TASK TO COMPLETE
Among the entries below, find every line that has "weight" and pull it out.

PROVIDED DATA below:

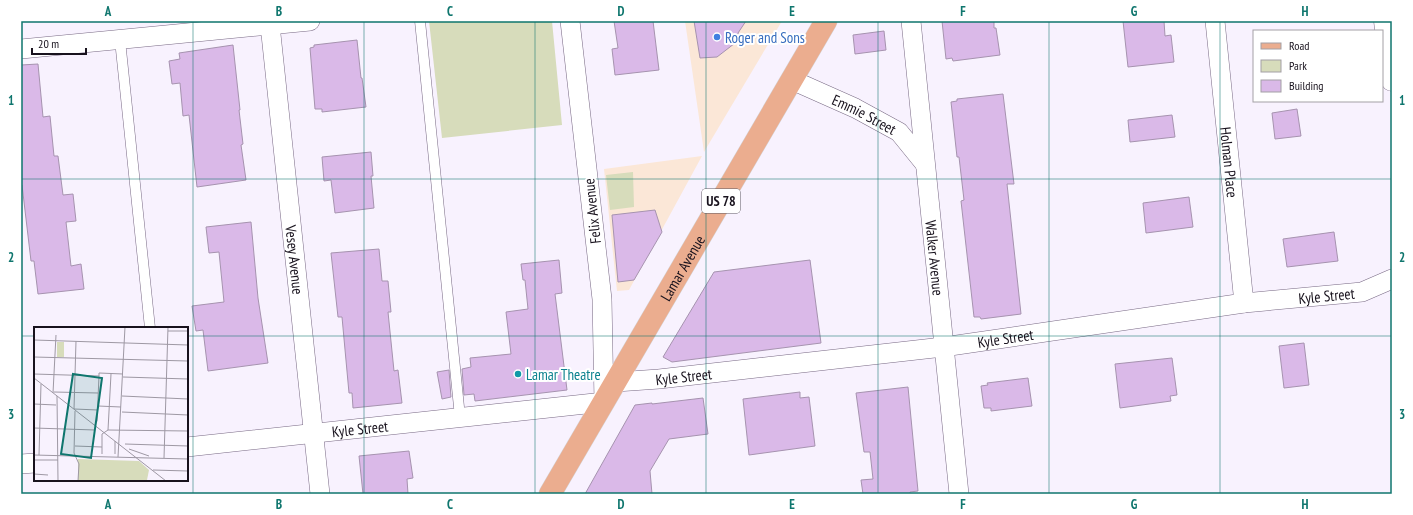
<svg xmlns="http://www.w3.org/2000/svg" width="1413" height="515" font-family="'PT Sans Narrow',sans-serif">
  <style>
    .commercial { fill: #fbe7d7 }
    .green { fill: #d7dcbb }
    .building { fill: #dab9e8; stroke: #a693af }
    .lines { fill: none; stroke-linecap: round; stroke-linejoin: round }
    .lane-casing { stroke: #786984; stroke-width: 11 }
    .street-casing { stroke: #786984; stroke-width: 20 }
    .secondary-casing { stroke: #786984; stroke-width: 23 }
    .primary-casing { stroke: #d5d4d6; stroke-width: 23 }
    .lane { stroke: #fff; stroke-width: 10 }
    .street { stroke: #fff; stroke-width: 19 }
    .secondary { stroke: #fff; stroke-width: 22 }
    .primary { stroke: #ebad8f; stroke-width: 22 }
    .grid { fill: none; stroke: #0f766e; stroke-width: 1; stroke-opacity: 0.55 }
    .shop-dot { fill: #3f7fe0; stroke: #fff; stroke-width: 1.5 }
    .culture-dot { fill: #0f9aa8; stroke: #fff; stroke-width: 1.5 }
    .labels { text-anchor: middle; dominant-baseline: central; stroke-width: 4; stroke-linejoin: round; paint-order: stroke }
    .shield { fill: #fff; stroke: #5d5961; stroke-width: 1 }
    .shield-label { font-size: 14px; font-weight: bold; fill: #18121d }
    .shop-label { font-size: 15px; fill: #366cbe; stroke: #fff; text-anchor: start }
    .street-label { font-size: 15px; fill: #18121d; stroke: #fff }
    .culture-label { font-size: 15px; fill: #0d838f; stroke: #fff; text-anchor: start }
    .inset-road { fill: none; stroke: #9e98a4; stroke-width: 1 }
    .view { fill: #0f766e; fill-opacity: 0.15; stroke: #0f766e; stroke-width: 2 }
    .inset-edge { fill: none; stroke: #18121d; stroke-width: 2 }
    .neatline { fill: none; stroke: #0f766e; stroke-width: 1.5 }
    .grid-label { font-size: 13px; text-anchor: middle; font-weight: bold; fill: #0f766e }
  </style>
  <rect width="100%" height="100%" fill="#f8f2fe"/>
  <!-- commercial -->
  <path class="commercial" d="M685,21H782L704,152Z
    M702,156L629,290L617,291L604,169Z"/>
  <!-- green -->
  <path class="green" d="M429,21H552L562,125L442,138Z
    M633,172L634,207L610,210L606,175Z"/>
  <!-- building -->
  <path class="building" d="M614,21H653L659,70L615,75L612,49L618,48Z
    M694,21H746L738,33L739,40L717,57L700,58Z
    M942,21H994V28H996L1000,55L953,61L952,58L946,59Z
    M1123,21H1164L1165,36L1171,35L1174,62L1128,67Z
    M884,31L886,50L855,54L853,35Z
    M357,40L361,78H362L366,107L322,112V109H315L310,48L314,47V45Z
    M233,45L240,110H239L243,144L241,145L246,180L197,187L189,115L183,116L180,83L172,84L169,61L180,59L179,53Z
    M38,64L43,117L50,116L54,156H58L63,195L73,194L76,221L66,222L71,266L81,264L84,289L38,294L34,261H31L22,185L21,186V65Z
    M1003,94L1014,184H1007L1021,314L981,319L980,317H974L961,201L964,200L959,157H957L951,102L957,101V99Z
    M1297,109L1301,136L1275,139L1272,113Z
    M1172,115L1175,137L1130,142L1128,120Z
    M371,152L373,176H371L374,208L335,213L331,180L324,181L322,157Z
    M1189,197L1193,227L1146,233L1143,203Z
    M655,210L662,232L634,280L618,282L612,215Z
    M251,222L258,298L268,363L208,371L203,330L196,331L192,306L224,302L219,252L209,253L206,227Z
    M1334,232L1338,261L1287,267L1283,239Z
    M379,249L382,281H388L391,312H388L394,371L398,370L402,403L353,408L352,393H349L342,317H338L331,253Z
    M559,260L562,293L555,294L567,390L475,401L474,394L464,395L462,369L471,367L470,358L511,354L506,312L528,309L525,280H523L521,264Z
    M810,260L821,343L672,362L663,357L714,272Z
    M1304,343L1309,385L1284,388L1279,346Z
    M1172,358L1177,395L1170,396L1171,401L1120,408L1115,364Z
    M449,370L451,397L442,399L437,372Z
    M1028,378L1032,406L991,411V408H984L981,386L988,385L987,383Z
    M908,387L918,491L910,492V494H863L861,480L873,479L870,452H864L856,393Z
    M800,392V398L809,397L815,446L749,455L743,399Z
    M703,398L708,434L669,439L650,471L652,494H585L635,405L652,403V404Z
    M409,451L413,478L407,479L408,494H363L359,456Z"/>
  <g class="lines">
    <defs>
      <path id="lane" d="M420,21L460,417
        M120,40L150,328"/>
      <g id="street">
        <path id="s1" d="M911,21L959,494"/>
        <path id="s2" d="M1215,21L1244,303"/>
        <path id="s3" d="M270,25L320,494"/>
        <path d="M21,49L310,21"/>
        <path id="s4" d="M792,80L855,108L899,132L925,164"/>
        <path id="s5" d="M616,382L659,379L943,347L1244,303L1362,292L1392,279"/>
        <path id="s6" d="M187,447L604,402L602,299L570,21"/>
        <path d="M21,464L35,463"/>
      </g>
      <path id="secondary" d="M1385,21L1392,80"/>
      <g id="primary">
        <path id="s7" d="M550,494L826,21"/>
      </g>
    </defs>
    <!-- lane casing -->
    <use href="#lane" class="lane-casing"/>
    <!-- street casing -->
    <use href="#street" class="street-casing"/>
    <!-- secondary casing -->
    <use href="#secondary" class="secondary-casing"/>
    <!-- primary casing -->
    <use href="#primary" class="primary-casing"/>
    <!-- lane -->
    <use href="#lane" class="lane"/>
    <!-- street -->
    <use href="#street" class="street"/>
    <!-- secondary -->
    <use href="#secondary" class="secondary"/>
    <!-- primary -->
    <use href="#primary" class="primary"/>
  </g>
  <!-- grid -->
  <path class="grid" d="M193,21V494M364,21V494M535,21V494M706,21V494M878,21V494M1049,21V494M1220,21V494M21,179H1392M21,336H35M187,336H1392"/>
  <!-- markers -->
  <circle class="shop-dot" cx="717" cy="37" r="4"/>
  <circle class="culture-dot" cx="518" cy="374" r="4"/>
  <g class="labels">
    <!-- shield labels -->
    <rect class="shield" x="702" y="189" width="38" height="24" rx="3"/>
    <g class="shield-label">
      <text x="721" y="201">US 78</text>
    </g>
    <!-- shop labels -->
    <g class="shop-label">
      <text x="725" y="37">Roger and Sons</text>
    </g>
    <!-- street labels -->
    <g class="street-label">
      <text stroke="none"><textPath href="#s4" startOffset="80">Emmie Street</textPath></text>
      <text stroke="none"><textPath href="#s2" startOffset="142">Holman Place</textPath></text>
      <text transform="translate(592 211) rotate(-96)">Felix Avenue</text>
      <text stroke="none"><textPath href="#s1" startOffset="238">Walker Avenue</textPath></text>
      <text stroke="none"><textPath href="#s3" startOffset="236">Vesey Avenue</textPath></text>
      <text stroke="none"><textPath href="#s7" startOffset="262">Lamar Avenue</textPath></text>
      <text stroke="none"><textPath href="#s5" startOffset="716">Kyle Street</textPath></text>
      <text stroke="none"><textPath href="#s5" startOffset="392">Kyle Street</textPath></text>
      <text stroke="none"><textPath href="#s5" startOffset="68">Kyle Street</textPath></text>
      <text stroke="none"><textPath href="#s6" startOffset="174">Kyle Street</textPath></text>
    </g>
    <!-- culture labels -->
    <g class="culture-label">
      <text x="526" y="374">Lamar Theatre</text>
    </g>
  </g>
  <!-- overview -->
  <g transform="translate(34 327)">
    <rect width="154" height="154" fill="#f8f2fe"/>
    <path d="M23,15H30V30H23ZM44,132L105,134L115,143L113,153L122,154H44Z" fill="#d7dcbb"/>
    <path class="inset-road" d="M134,4H154M0,13L154,18M42,14L40,82L64,83M0,30L154,34M0,47L65,49V46L89,47M89,50L154,52M0,51L132,154M20,65L64,66M19,66L22,8M23,69L24,154M88,69L154,72M0,77L22,78M64,79L87,80M41,84L40,126L45,137L44,154M88,85L154,88M61,98L63,94L65,49M0,101L61,103M74,103L77,47M91,117L154,119M41,119L68,120M95,122L115,129M68,127V107L74,103L154,104M81,127V114M0,128L154,132M5,128L7,57M84,130L91,0M130,131L134,0M0,133H24M119,143L154,144M0,147L14,148"/>
    <path class="view" d="M39,47L68,51L57,131L27,127Z"/>
    <rect width="154" height="154" class="inset-edge"/>
  </g>
  <!-- border -->
  <rect width="1413" height="515" fill="none" stroke="#ffffff" stroke-width="44"/>
  <!-- legend -->
  <rect x="1253" y="30" width="130" height="72" fill="#ffffff" stroke="#a3a0a5"/>
  <rect x="1261" y="43" width="20" height="6" fill="#ebad8f" stroke="#a3a0a5"/>
  <text x="1289" y="50" font-size="12" fill="#18121d">Road</text>
  <rect x="1261" y="60" width="20" height="12" fill="#d7dcbb" stroke="#a3a0a5"/>
  <text x="1289" y="70" font-size="12" fill="#18121d">Park</text>
  <rect x="1261" y="80" width="20" height="12" fill="#dab9e8" stroke="#a3a0a5"/>
  <text x="1289" y="90" font-size="12" fill="#18121d">Building</text>
  <!-- scale -->
  <path d="M32 48v6h54v-6" fill="none" stroke="#18121d" stroke-width="2"/>
  <text x="38" y="48" font-size="12" fill="#18121d" stroke="#ffffff" stroke-width="3" paint-order="stroke">20 m</text>
  <rect x="22" y="22" width="1369" height="471" class="neatline"/>
  <g class="grid-label">
    <text x="108" y="16">A</text>
    <text x="279" y="16">B</text>
    <text x="450" y="16">C</text>
    <text x="621" y="16">D</text>
    <text x="792" y="16">E</text>
    <text x="963" y="16">F</text>
    <text x="1134" y="16">G</text>
    <text x="1305" y="16">H</text>
    <text x="11" y="105">1</text>
    <text x="1402" y="105">1</text>
    <text x="11" y="262">2</text>
    <text x="1402" y="262">2</text>
    <text x="11" y="419">3</text>
    <text x="1402" y="419">3</text>
    <text x="108" y="509">A</text>
    <text x="279" y="509">B</text>
    <text x="450" y="509">C</text>
    <text x="621" y="509">D</text>
    <text x="792" y="509">E</text>
    <text x="963" y="509">F</text>
    <text x="1134" y="509">G</text>
    <text x="1305" y="509">H</text>
  </g>
</svg>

End of PROVIDED DATA.

RESULT FOR THIS EXERCISE
    .shield-label { font-size: 14px; font-weight: bold; fill: #18121d }
    .grid-label { font-size: 13px; text-anchor: middle; font-weight: bold; fill: #0f766e }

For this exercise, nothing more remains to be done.